Frances wanted to capture the faded, sun-bleached colours of the South of France, so she gave the bare minimum of exposure (1/2 stop less than the meter suggested) and then further desaturated the picture slightly in Adobe Photoshop. As with the first picture in this review, Photoshop was also used to render the verticals parallel; she used a 21/1.4 Summilux on a Voigtländer Bessa-R2.

A dozen more pictures taken on Ektar 100 follow, or you may care to go back to Index/List of Modules

Aditi (above)    Fontepedrosa (right)

The picture of Aditi is to show how Ektar 100 handles very contrasty lighting (rather better than most slide films) and the picture of Fontepedrosa shows the sort of colour saturation you can expect shooting Ektar 100 at its rated speed with incident metering. (Kodak Retina IIa)

Vineyard (above) and Pyrenees (below)

When we first tried Ektar 100 we often overexposed, because long experience has taught us that this normally works best with colour negative films. The result was somewhat vivid colours, as in the vineyard. When we were more used to the film, we sometimes used this vividness deliberately, overexposing the film by up to a stop, as in the picture below.

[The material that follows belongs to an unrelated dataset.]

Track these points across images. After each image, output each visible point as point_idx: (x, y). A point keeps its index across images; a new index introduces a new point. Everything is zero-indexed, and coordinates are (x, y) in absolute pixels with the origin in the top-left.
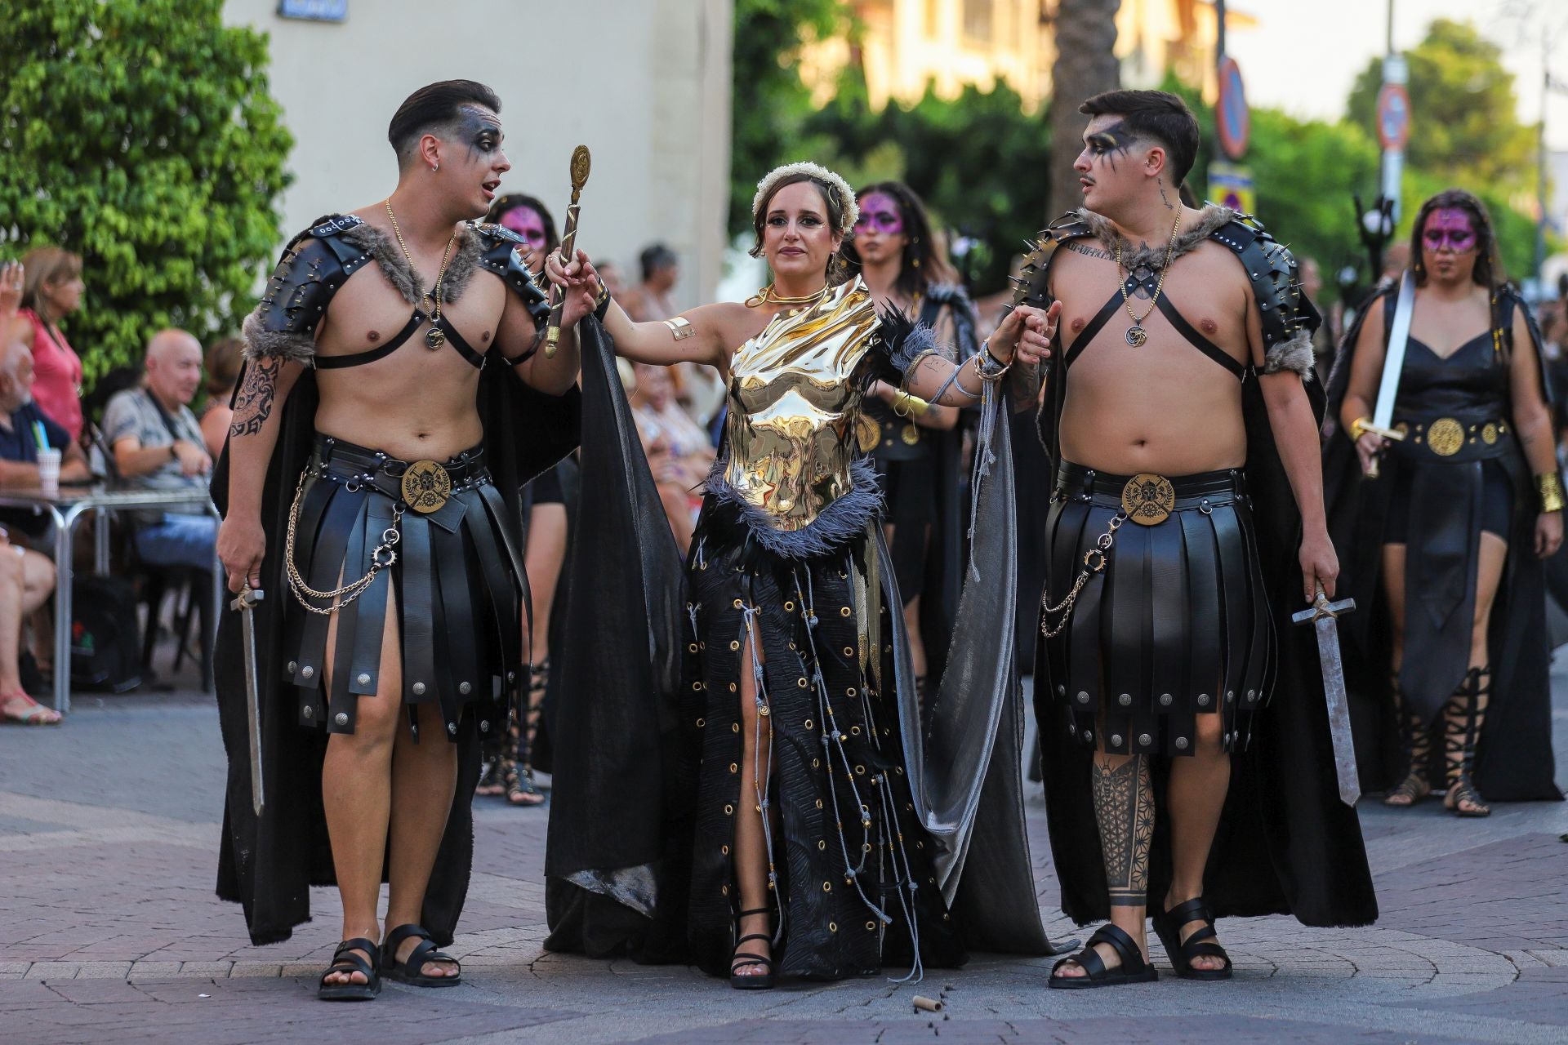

The colours of Ektar 100 seem to us to be extraordinarily clean and clear, though of course, this is entirely subjective: the colours in a photograph are a reconstruction of the colours, using dyes, not a record of the colours themselves. Leica MP; 21/1.4 Summilux.

River Tet, Pyrenees

It was October, before the autumn rains had really started, and the landscape was blasted and dry. Overexposure by just one stop (on the right) sent the reddish-brown foliage magenta, and the grey-blue water purple.

Pipes, spa, San Tomas

San Tomas/St. Thomas is one of our favourite spas. This is one of the pictures Roger took with his Retina IIa, guessing exposures. Because he has plenty of experience, he can usually guess very accurately, but if you don’t want to use a meter, you may do well to bracket Ektar 100 until you gain more experience. This was spot-on for the degree of colour saturation he wanted.

Church, Moncontour

Dressed lamp post, Arles

Although we say in the body of the review that this isn’t a film for the happy-snap brigade, this does not preclude the serious photographer leaving it in his favourite happy-snap camera, whether it be an old Retina or an old Leica (two of our favourites).


Another view of the church at the beginning of the piece, with a bit more colour saturation. Again, verticals have been adjusted in Adobe Photoshop.


Ektar 100 converts well enough to black and white, but quite honestly, we’d rather shoot ‘real’ black and white film and make wet prints.